飼っているワンコのチワワのピートには、彼女が編んだ同作品のクルーの衣装を着させている。
専属セラピストにも姉にも行先を告げず、脚本を直接提出しにパラマウント・ピクチャーズを目指し旅に出るウェンディ。
一人で外に出たところ、後ろから気配が。
ワンコのピートである。
「連れていけないわ」と追い返すもついてくる。
仕方なくカバンにいれてあげる。
そりゃいれるよ、あんな切ない顔されたら。
なんだこの可愛すぎるワンコは!
誰しもこのシーンで心を掴まれるはず。
ペット禁止と書かれたバスに乗る際にはバレないように隠していたが、
おしっこを我慢できなくなり車内でマーキング。
何もない大地で強制的に降ろされてしまう。
なんとこの可愛すぎるワンコ、軍用犬を主役にした『マックス』(2015)という映画に、“チワワ#6”という役柄で出演しているらしい。
さらに、彼のデビューは2013年で、車やバイクをカスタムする“Kustom Kulture”を描いたドキュメンタリー『Flake and Flames』という映画。
彼は本作で“ブラスター”という実名で出演している。
ウェンディのセラピストと姉がいなくなった彼女に気付き通報。
パトロール中の警官がスタートレックのリュックを抱えたウェンディを発見。
声を掛けるも走り出して逃げてしまうウェンディ。
追いついた警官のうち一人がクリンゴン語を話せたおかげで、ウェンディは心を開き、警察署に連れて行くことができた。
妹とセラピストたちともそこで再会。
クリンゴン語は『指輪物語』のエルフ語同様に、映画などポップカルチャーに影響を与え続けている。
その場凌ぎで適当に作られたものではなく、実際に使用できる言語なのだ。
エディ・マーフィ主演の『チャーリーと14人のキッズ』(2003)でもそこのところが描かれている。
マーフィ演じるパパが仕事をクビになり、子供も保育園に通わすことができなくなった。
そこで安い保育園を自分で運営するべく友人と協力しながら開園する物語。
そんな友人の一人がトレッキーで、子供とクリンゴン語で会話を交わす。
『宇宙人ポール』(2011)では、主演サイモン・ペッグとニック・フロストのオタク二人がクリンゴン語で会話をする。
『スタートレック』ネタだと、船員同士の間で意思疎通を図る道具として笛を使われるそうなのだが(疎くてすいません)、劇中でもそれが度々登場し、セラピストとウェンディの間で使用される。

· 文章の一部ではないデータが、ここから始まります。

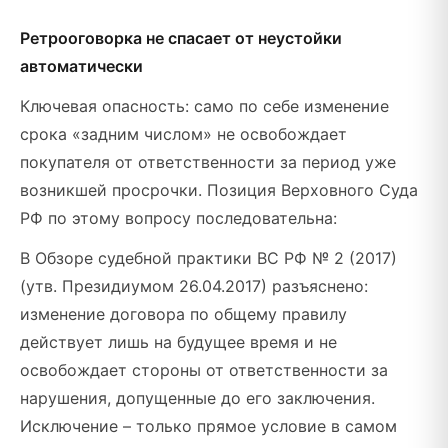
Ретрооговорка не спасает от неустойки
автоматически
Ключевая опасность: само по себе изменение
срока «задним числом» не освобождает
покупателя от ответственности за период уже
возникшей просрочки. Позиция Верховного Суда
РФ по этому вопросу последовательна:
В Обзоре судебной практики ВС РФ № 2 (2017)
(утв. Президиумом 26.04.2017) разъяснено:
изменение договора по общему правилу
действует лишь на будущее время и не
освобождает стороны от ответственности за
нарушения, допущенные до его заключения.
Исключение – только прямое условие в самом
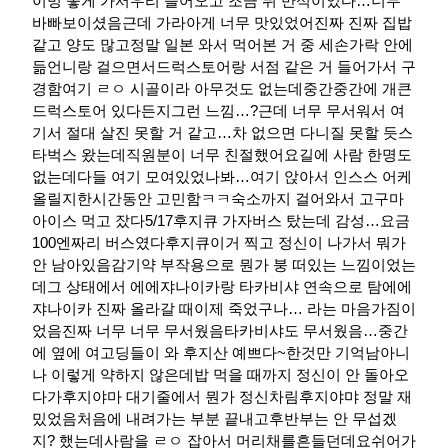
이밍 좋게 가서우리 들어오고 조금 뒤 만석이었다…너무
바빠보이셨음근데 가라아게 너무 맛있었어진짜 진짜 집밥
같고 양도 많고정말 일본 와서 먹어본 거 중 세손가락 안에
듦언니랑 걸으면서드럭스토어랑 서점 같은 거 들어가서 구
경함여기 ㄹㅇ 시골이라 아무것도 없는데중간중간에 개큰
드럭스토어 있다든지그런 느낌…?근데 너무 무서워서 여
기서 절대 살진 못할 거 같고…차 없으면 다니질 못할 듯스
타벅스 왔는데직원분이 너무 친절했어요길에 사람 한명도
없는데다들 여기 모여있었나봐…여기 앉아서 인스스 어케
올릴지한시간동안 고민함ㅋㅋ숙소까지 걸어와서 고구마
아이스 먹고 잤다​5/17후지큐 가자버스 탔는데 감성…요금
100엔짜리 버스였다후지큐이거 찍고 정신이 나가서 뭐가
안 남아있음감기약 부작용으로 뭔가 붕 떠있는 느낌이었는
데그 상태에서 에에쟈나이카랑 타카비샤 연속으로 탐에에
쟈나이카 진짜 올라갈 때이제 죽었구나… 라는 마음가짐이
었음진짜 너무 너무 무서웠음타카비샤도 무서웠음…중간
에 옆에 여고딩들이 와 후지산 예쁘다~한것만 기억남아니
나 이렇게 약하지 않은데밥 먹을 때까지 정신이 안 돌아오
다가후지야마 대기줄에서 뭔가 정신차림후지야먀 정말 재
밌었음처음에 내려가는 부분 끝내고후반부는 안 무섭겠
지? 했는데사람을 ㄹㅇ 잡아서 머리채를흔들던데요쉬어가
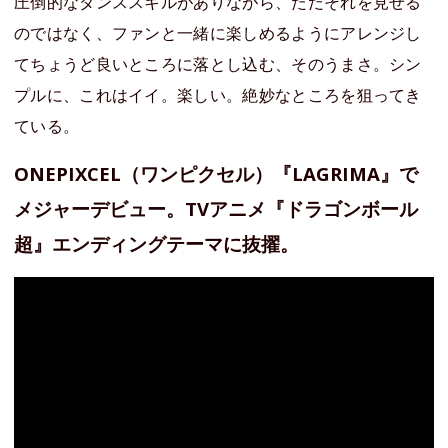
圧倒的なダンススキルがありながら、ただそれを見せる
のではなく、ファンと一緒に楽しめるようにアレンジし
てちょうど良いところに落とし込む、そのうまさ。シン
プルに、これはイイ。楽しい。絶妙なところを狙ってき
ている。
ONEPIXCEL（ワンピクセル）『LAGRIMA』で
メジャーデビュー。TVアニメ『ドラゴンボール
超』エンディングテーマに抜擢。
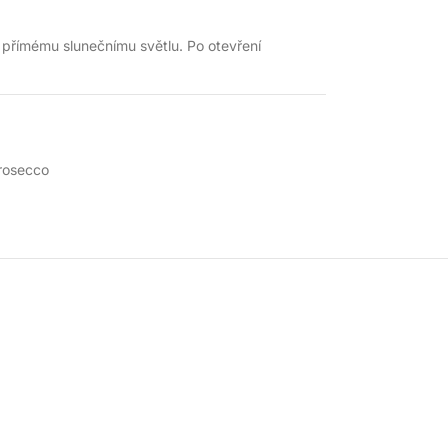
 přímému slunečnímu světlu. Po otevření
rosecco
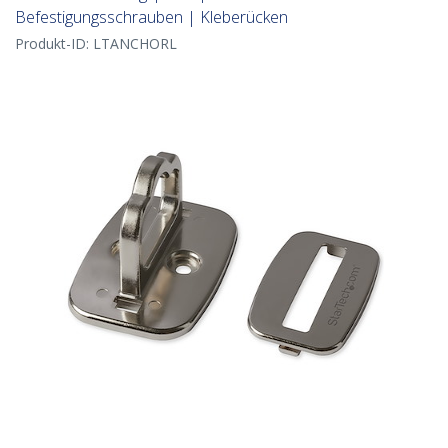
Befestigungsschrauben | Kleberücken
Produkt-ID:
LTANCHORL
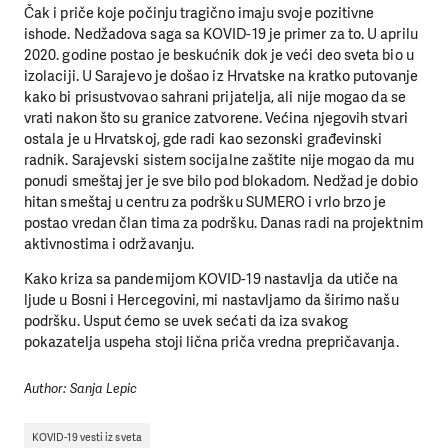
Čak i priče koje počinju tragično imaju svoje pozitivne
ishode. Nedžadova saga sa KOVID-19 je primer za to. U aprilu
2020. godine postao je beskućnik dok je veći deo sveta bio u
izolaciji. U Sarajevo je došao iz Hrvatske na kratko putovanje
kako bi prisustvovao sahrani prijatelja, ali nije mogao da se
vrati nakon što su granice zatvorene. Većina njegovih stvari
ostala je u Hrvatskoj, gde radi kao sezonski građevinski
radnik. Sarajevski sistem socijalne zaštite nije mogao da mu
ponudi smeštaj jer je sve bilo pod blokadom. Nedžad je dobio
hitan smeštaj u centru za podršku SUMERO i vrlo brzo je
postao vredan član tima za podršku. Danas radi na projektnim
aktivnostima i održavanju.
Kako kriza sa pandemijom KOVID-19 nastavlja da utiče na
ljude u Bosni i Hercegovini, mi nastavljamo da širimo našu
podršku. Usput ćemo se uvek sećati da iza svakog
pokazatelja uspeha stoji lična priča vredna prepričavanja.
Author: Sanja Lepic
KOVID-19 vesti iz sveta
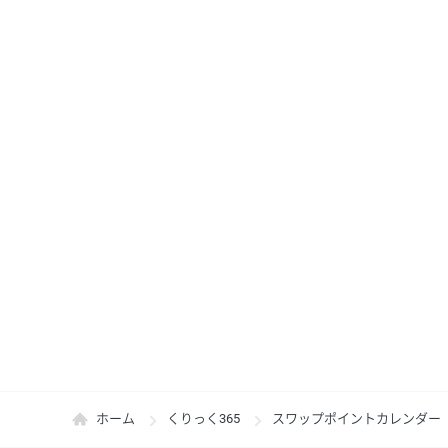
ホーム
くりっく365
スワップポイントカレンダー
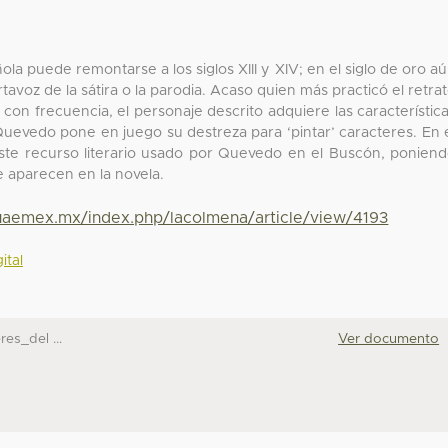
añola puede remontarse a los siglos XIII y XIV; en el siglo de oro a
avoz de la sátira o la parodia. Acaso quien más practicó el retra
on frecuencia, el personaje descrito adquiere las característic
uevedo pone en juego su destreza para ‘pintar’ caracteres. En 
 este recurso literario usado por Quevedo en el Buscón, ponien
e aparecen en la novela.
.uaemex.mx/index.php/lacolmena/article/view/4193
ital
es_del ...
Ver documento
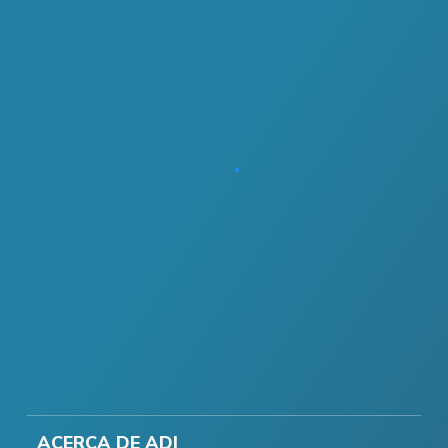
ACERCA DE ADI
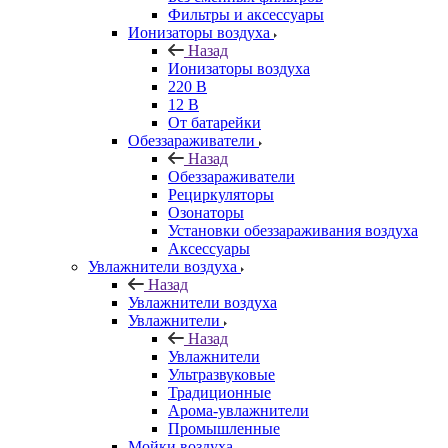
Фильтры и аксессуары
Ионизаторы воздуха
Назад
Ионизаторы воздуха
220 В
12 В
От батарейки
Обеззараживатели
Назад
Обеззараживатели
Рециркуляторы
Озонаторы
Установки обеззараживания воздуха
Аксессуары
Увлажнители воздуха
Назад
Увлажнители воздуха
Увлажнители
Назад
Увлажнители
Ультразвуковые
Традиционные
Арома-увлажнители
Промышленные
Мойки воздуха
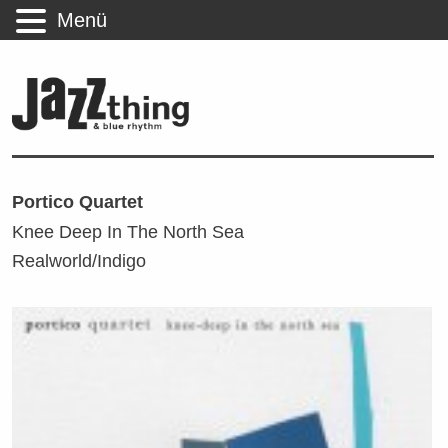
Menü
Portico Quartet
Knee Deep In The North Sea
Realworld/Indigo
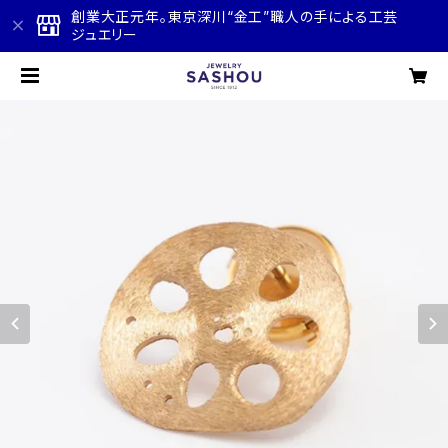
創業大正元年。東京深川“金工”職人の手による工芸
ジュエリー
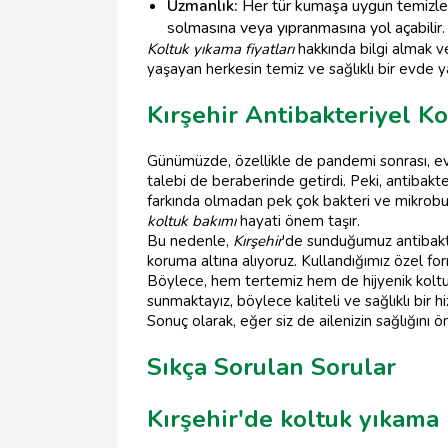
Uzmanlık:
Her tür kumaşa uygun temizleme
solmasına veya yıpranmasına yol açabilir.
Koltuk yıkama fiyatları
hakkında bilgi almak 
yaşayan herkesin temiz ve sağlıklı bir evde 
Kırşehir Antibakteriyel K
Günümüzde, özellikle de pandemi sonrası, ev
talebi de beraberinde getirdi. Peki, antibakt
farkında olmadan pek çok bakteri ve mikrobu bar
koltuk bakımı
hayati önem taşır.
Bu nedenle,
Kırşehir
'de sunduğumuz antibak
koruma altına alıyoruz. Kullandığımız özel form
Böylece, hem tertemiz hem de hijyenik koltu
sunmaktayız, böylece kaliteli ve sağlıklı bir hi
Sonuç olarak, eğer siz de ailenizin sağlığını
Sıkça Sorulan Sorular
Kırşehir'de koltuk yıkama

バスを乗り継いで目的地に向かうウェンディの身にアクシデントが。
バスの運転手のおじいちゃんが居眠り運転をして事故ったのだ。
お爺ちゃんはどうなったかはわからないが、ウェンディは病院に運ばれた。
幸いにも大きな傷はなかったが、安静のため入院させられてしまう。
そんな時間はないので病院から抜け出すウェンディ。
ピートが見つからないので「ごめんね、必ずあとで会いに来るわ」と置いてかれたワンコ。
大人しく病院で留守番するピート。
電話している看護師にちょっかい出すのが可愛すぎて萌え死にそうになる。
もはや史上最高の犬萌え映画。
無事に締切間近にパラマウント・ピクチャーズのオフィスに到着するも、まさかの郵便のみしか受け付けていないと担当の男性に断られる。
しかしここまでどれだけ大変だったかと呟き…ブチ切れる。
彼を押し切ってオフィス内にあるポストに直接投函。
その後、脚本の審査結果の手紙が届く。
残念ながら落選はしたものの、彼らにその努力と思いは伝わっていた。
やはり夢中になれるものがあると人は強い。
オタク精神に幸あれ。
彼女の健闘を祈る。
“長寿と繁栄を”
明日自慢できるトリビア
魅惑の深海コーナー
クリンゴン語の歴史をご紹介いたします。
1979年に『スタートレック』初の劇場版が公開された。
この映画の冒頭シーンで、架空の異星人、クリンゴン人の戦闘員が叫ぶ。
Wly cha’! HaSata! cha ylghuS! ‘eH… baH!
(「戦闘準備!」「目標確認!」「魚雷スタンバイ!」「発射用意・・・発射!」)
これらの言葉は、映画の撮影現場で作られた。
好戦的なクリンゴン人の言葉らしく、威圧的で別世界の言葉に聞こえるよう工夫された。
この最初のクリンゴン語を作ったのは、この映画で宇宙船USSエンタープライズ号の機関主任スコットを演じた俳優ジェームズ・ドゥーアンだった。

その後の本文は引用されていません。